Data extracted from a collection:
====
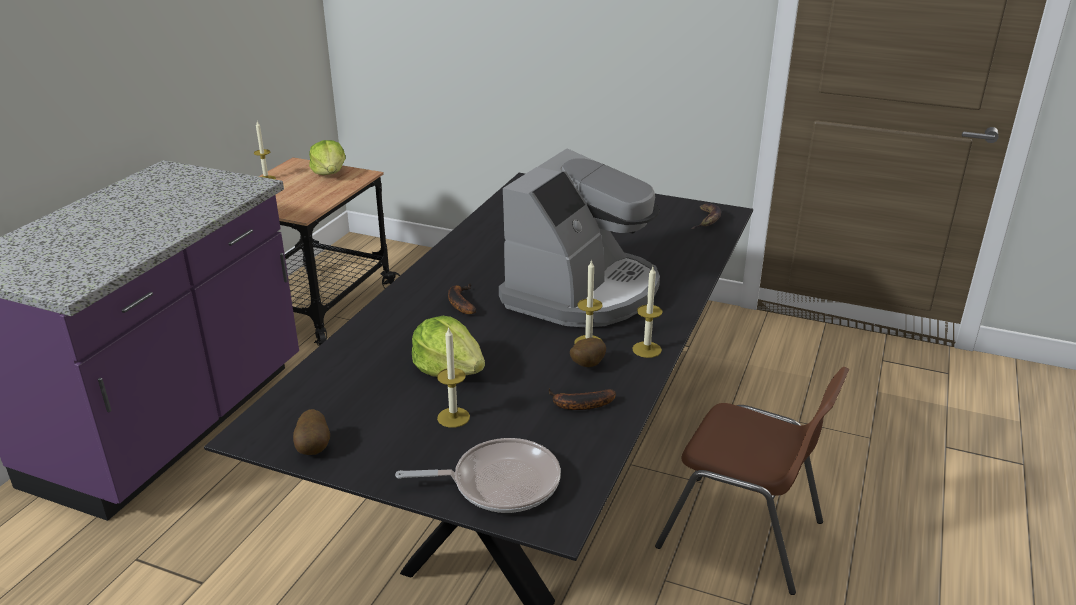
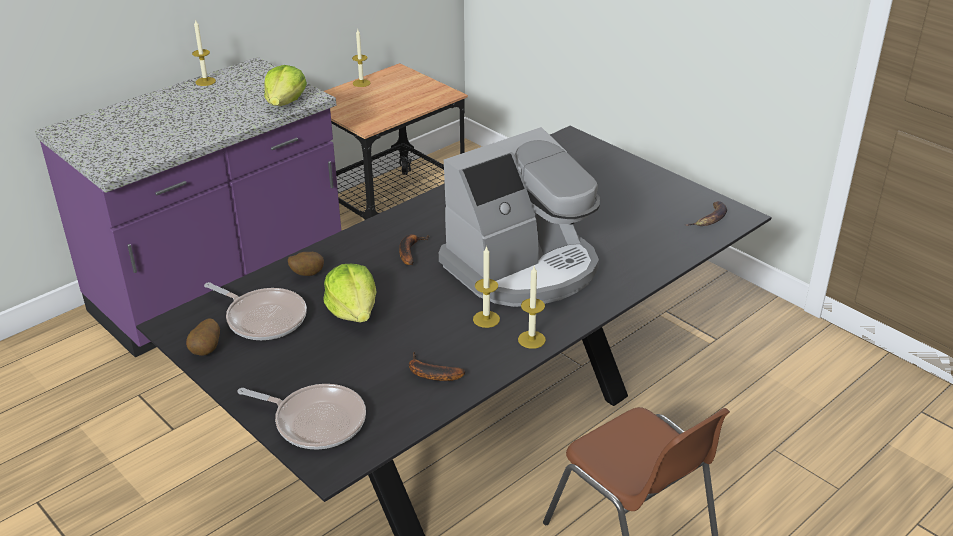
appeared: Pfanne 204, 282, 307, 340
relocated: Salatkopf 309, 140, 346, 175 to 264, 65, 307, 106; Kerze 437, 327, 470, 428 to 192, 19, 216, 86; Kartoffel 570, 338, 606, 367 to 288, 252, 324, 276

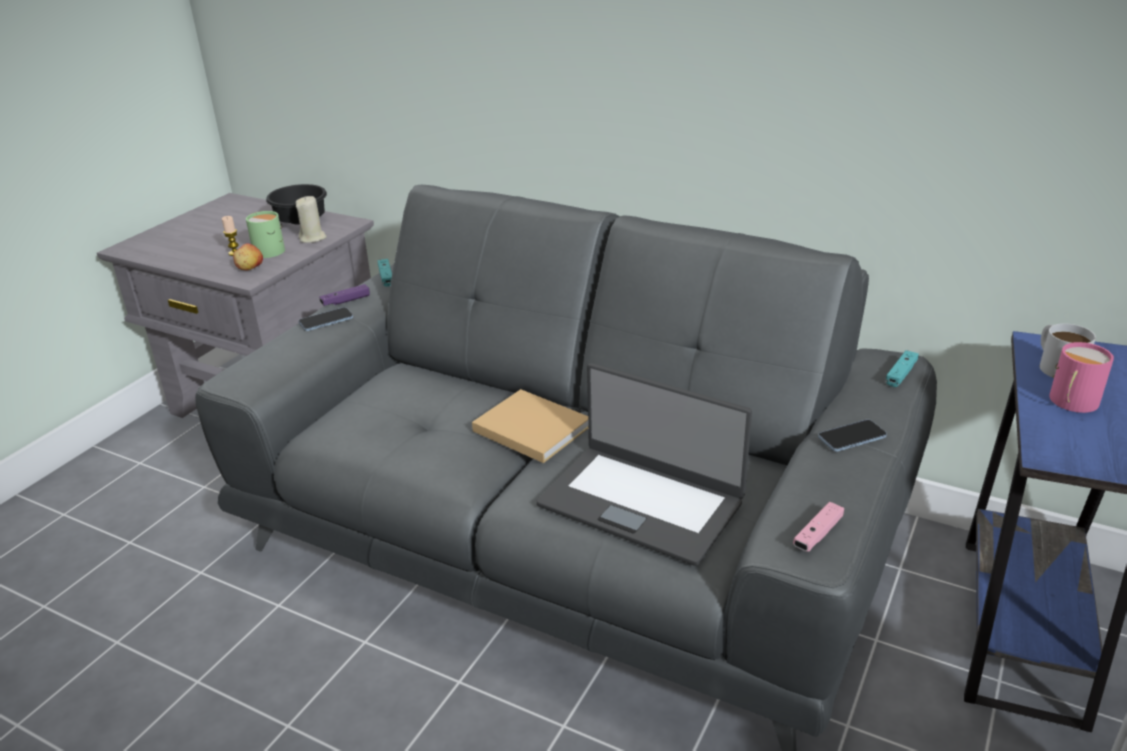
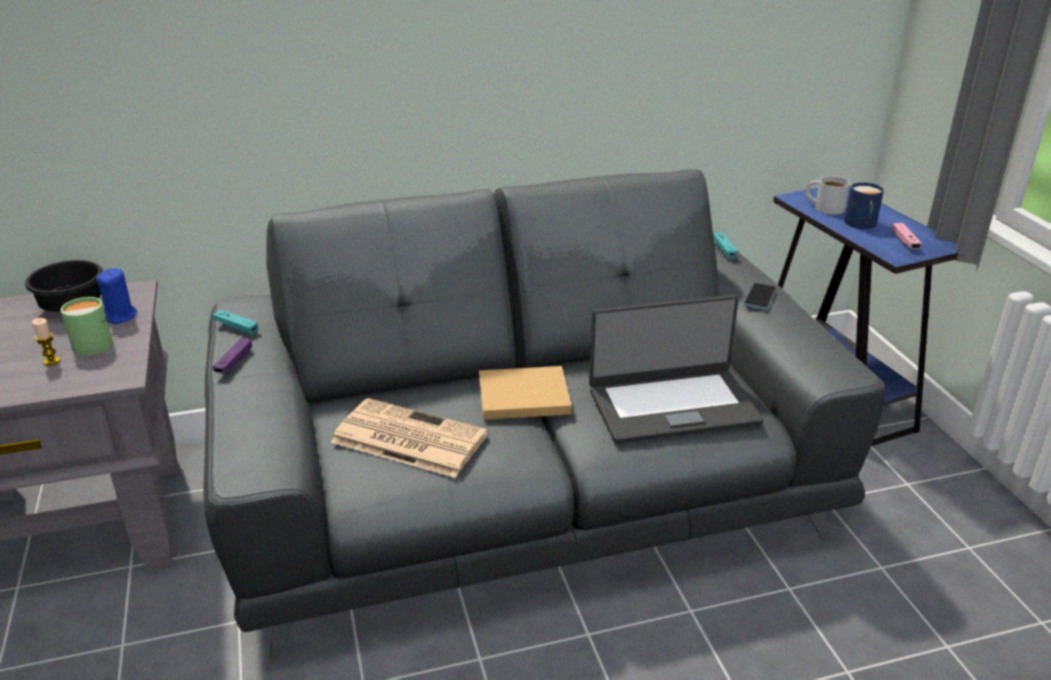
missing: Apfel 233, 243, 263, 270; Handy 298, 307, 353, 331
appeared: Zeitung 331, 398, 488, 478
relocated: Gamepad (rosa) 793, 502, 844, 552 to 891, 223, 922, 249
colour: Kerze (beige) 296, 196, 327, 243 to Kerze (blau) 97, 268, 137, 324; Henkelbecher (rosa) 1049, 342, 1114, 413 to Henkelbecher (blau) 844, 182, 884, 229

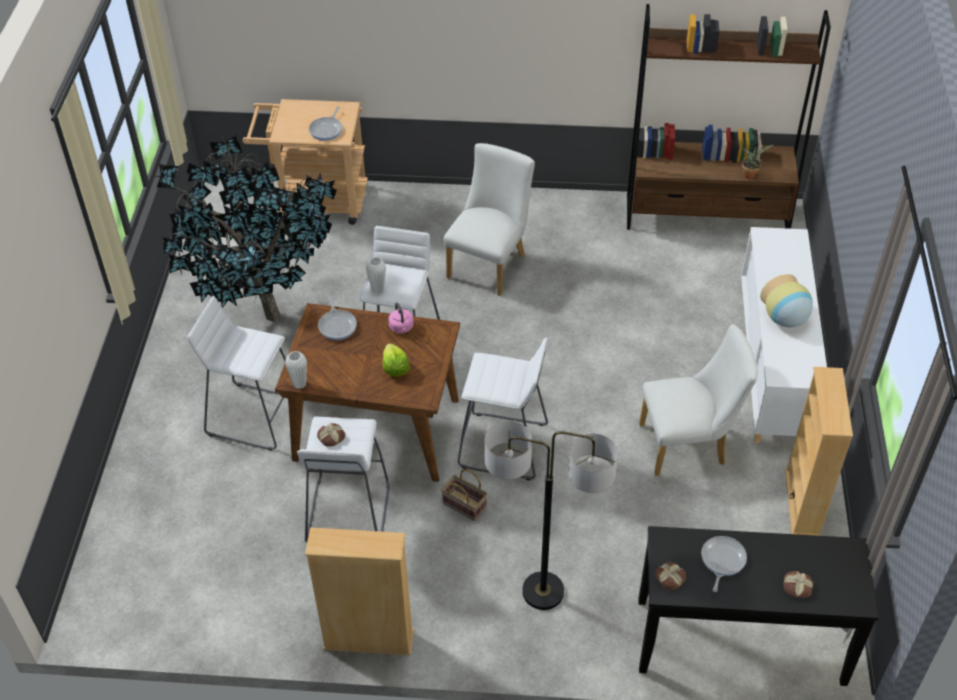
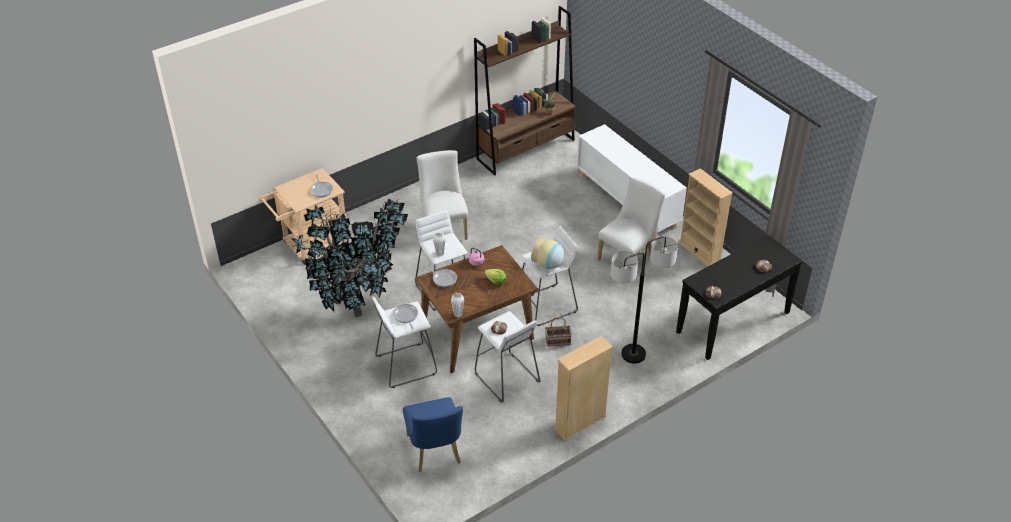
appeared: Stuhl (blau) 403, 397, 463, 472
relocated: Pfanne 701, 536, 747, 592 to 393, 304, 418, 330; Vase 760, 274, 813, 327 to 531, 238, 564, 269

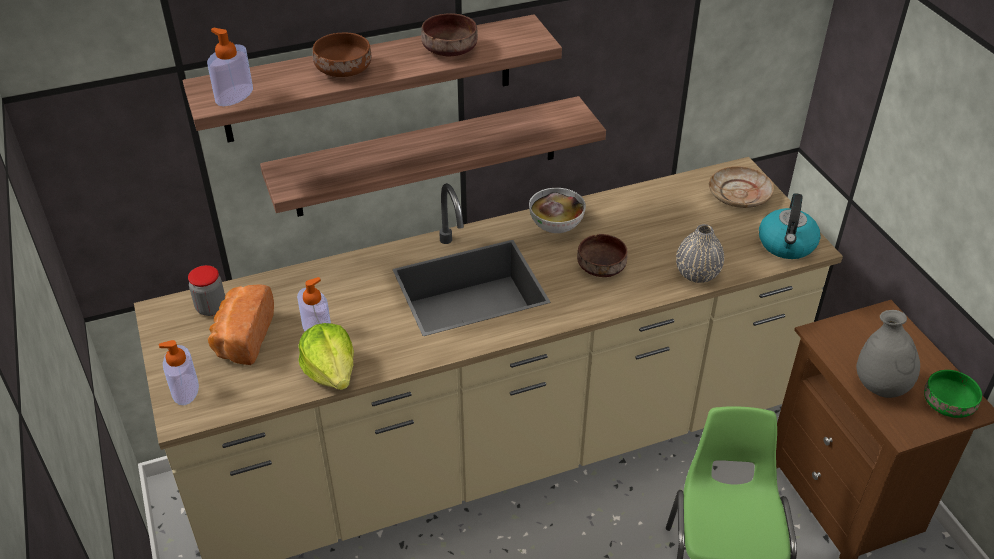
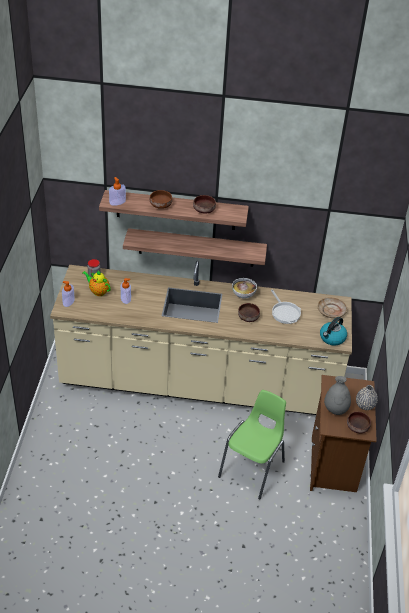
missing: Salatkopf 299, 323, 354, 390
appeared: Pfanne 271, 290, 301, 324
relocated: Vase (grau) 676, 224, 724, 283 to 356, 385, 378, 410
exchanged: Brot 208, 284, 274, 365 to Teekanne 82, 270, 111, 296
colour: Schüssel (grün) 924, 370, 982, 418 to Schüssel (braun) 347, 412, 371, 433

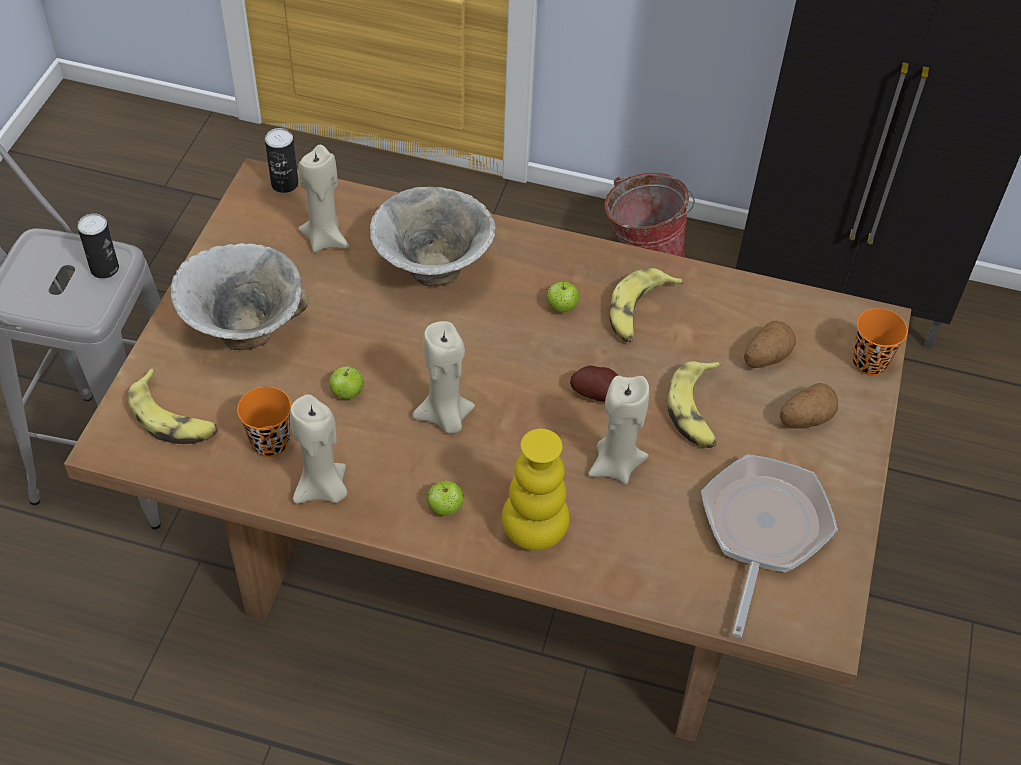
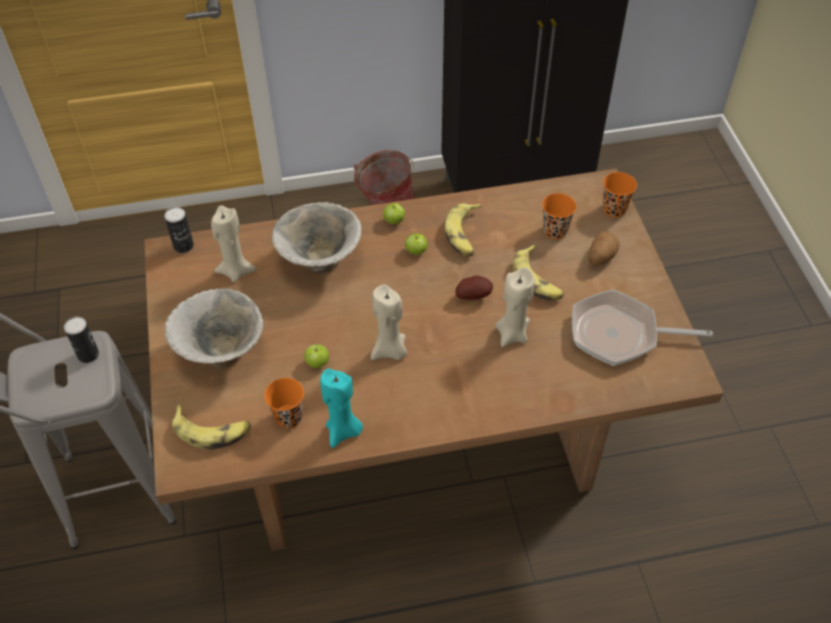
missing: Vase (gelb) 502, 429, 570, 551
relocated: Apfel 427, 481, 464, 516 to 383, 203, 405, 224
exchanged: Kartoffel 744, 321, 796, 368 to Tasse (orange) 542, 193, 576, 239
colour: Kerze (beige) 290, 394, 347, 504 to Kerze (türkis) 320, 369, 363, 448
spun: Pfanne 701, 454, 838, 638 = 572, 290, 713, 366 75 degrees counterclockwise

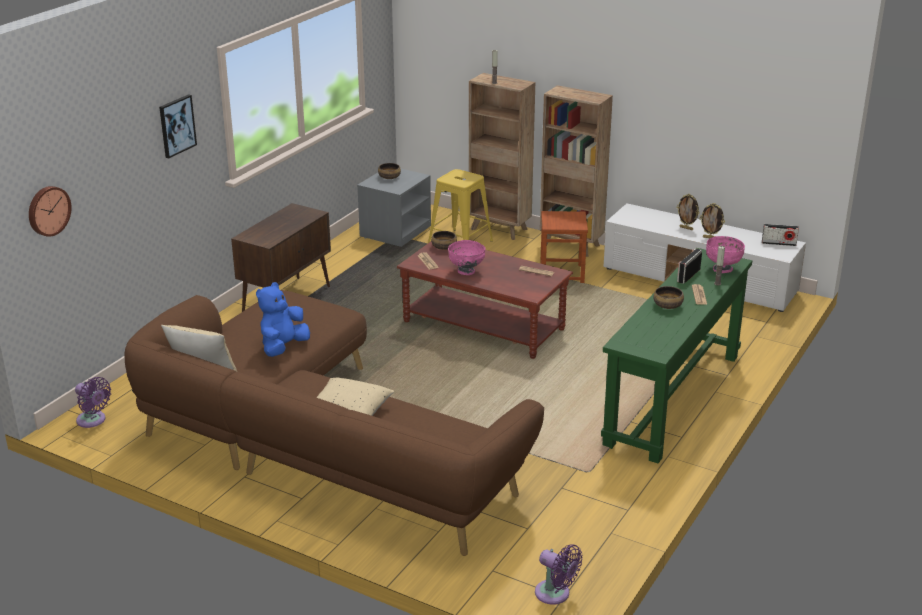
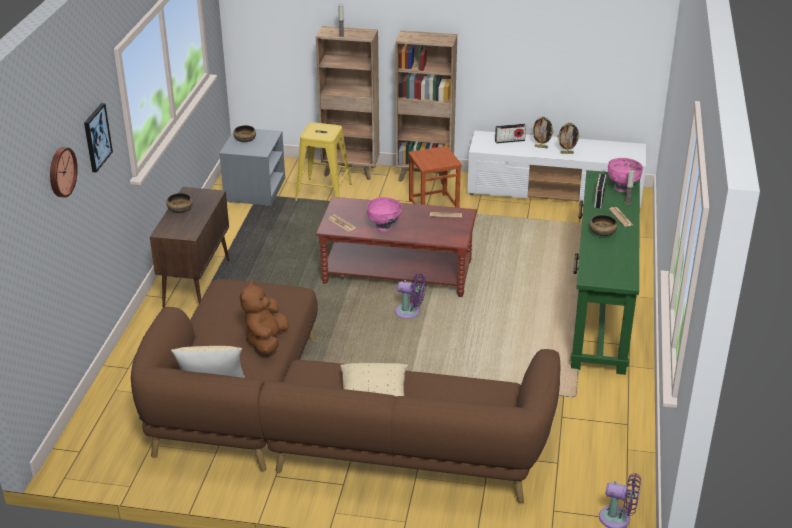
relocated: Wanduhr 29, 186, 72, 237 to 50, 147, 78, 198; Ventilator (lila) 75, 377, 111, 428 to 395, 273, 426, 319; Schüssel 431, 231, 457, 250 to 166, 193, 193, 213; Radio 762, 224, 799, 246 to 495, 124, 526, 143
colour: Plüschtier (blau) 256, 282, 310, 357 to Plüschtier (braun) 240, 281, 289, 355

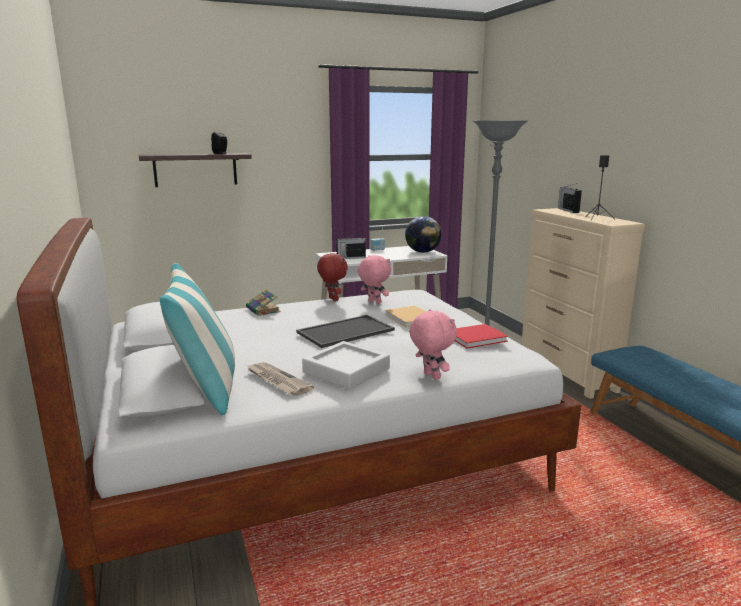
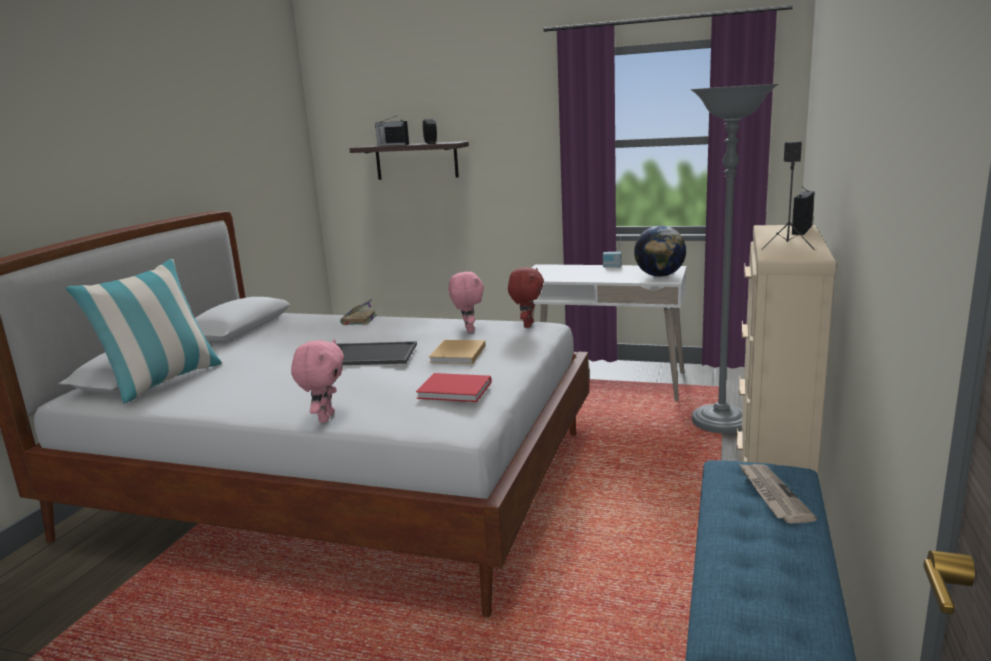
missing: Tablett (grau) 302, 341, 390, 389
relocated: Zeitung 246, 362, 314, 396 to 740, 464, 817, 524; Plüschtier (rot) 317, 253, 348, 301 to 508, 267, 544, 328; Radio 335, 234, 366, 259 to 375, 115, 409, 146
====
**What needs to be done**
Print all the lines above again exactly, without any pictures.

**Answer section**
appeared: Pfanne 204, 282, 307, 340
relocated: Salatkopf 309, 140, 346, 175 to 264, 65, 307, 106; Kerze 437, 327, 470, 428 to 192, 19, 216, 86; Kartoffel 570, 338, 606, 367 to 288, 252, 324, 276

missing: Apfel 233, 243, 263, 270; Handy 298, 307, 353, 331
appeared: Zeitung 331, 398, 488, 478
relocated: Gamepad (rosa) 793, 502, 844, 552 to 891, 223, 922, 249
colour: Kerze (beige) 296, 196, 327, 243 to Kerze (blau) 97, 268, 137, 324; Henkelbecher (rosa) 1049, 342, 1114, 413 to Henkelbecher (blau) 844, 182, 884, 229

appeared: Stuhl (blau) 403, 397, 463, 472
relocated: Pfanne 701, 536, 747, 592 to 393, 304, 418, 330; Vase 760, 274, 813, 327 to 531, 238, 564, 269

missing: Salatkopf 299, 323, 354, 390
appeared: Pfanne 271, 290, 301, 324
relocated: Vase (grau) 676, 224, 724, 283 to 356, 385, 378, 410
exchanged: Brot 208, 284, 274, 365 to Teekanne 82, 270, 111, 296
colour: Schüssel (grün) 924, 370, 982, 418 to Schüssel (braun) 347, 412, 371, 433

missing: Vase (gelb) 502, 429, 570, 551
relocated: Apfel 427, 481, 464, 516 to 383, 203, 405, 224
exchanged: Kartoffel 744, 321, 796, 368 to Tasse (orange) 542, 193, 576, 239
colour: Kerze (beige) 290, 394, 347, 504 to Kerze (türkis) 320, 369, 363, 448
spun: Pfanne 701, 454, 838, 638 = 572, 290, 713, 366 75 degrees counterclockwise

relocated: Wanduhr 29, 186, 72, 237 to 50, 147, 78, 198; Ventilator (lila) 75, 377, 111, 428 to 395, 273, 426, 319; Schüssel 431, 231, 457, 250 to 166, 193, 193, 213; Radio 762, 224, 799, 246 to 495, 124, 526, 143
colour: Plüschtier (blau) 256, 282, 310, 357 to Plüschtier (braun) 240, 281, 289, 355

missing: Tablett (grau) 302, 341, 390, 389
relocated: Zeitung 246, 362, 314, 396 to 740, 464, 817, 524; Plüschtier (rot) 317, 253, 348, 301 to 508, 267, 544, 328; Radio 335, 234, 366, 259 to 375, 115, 409, 146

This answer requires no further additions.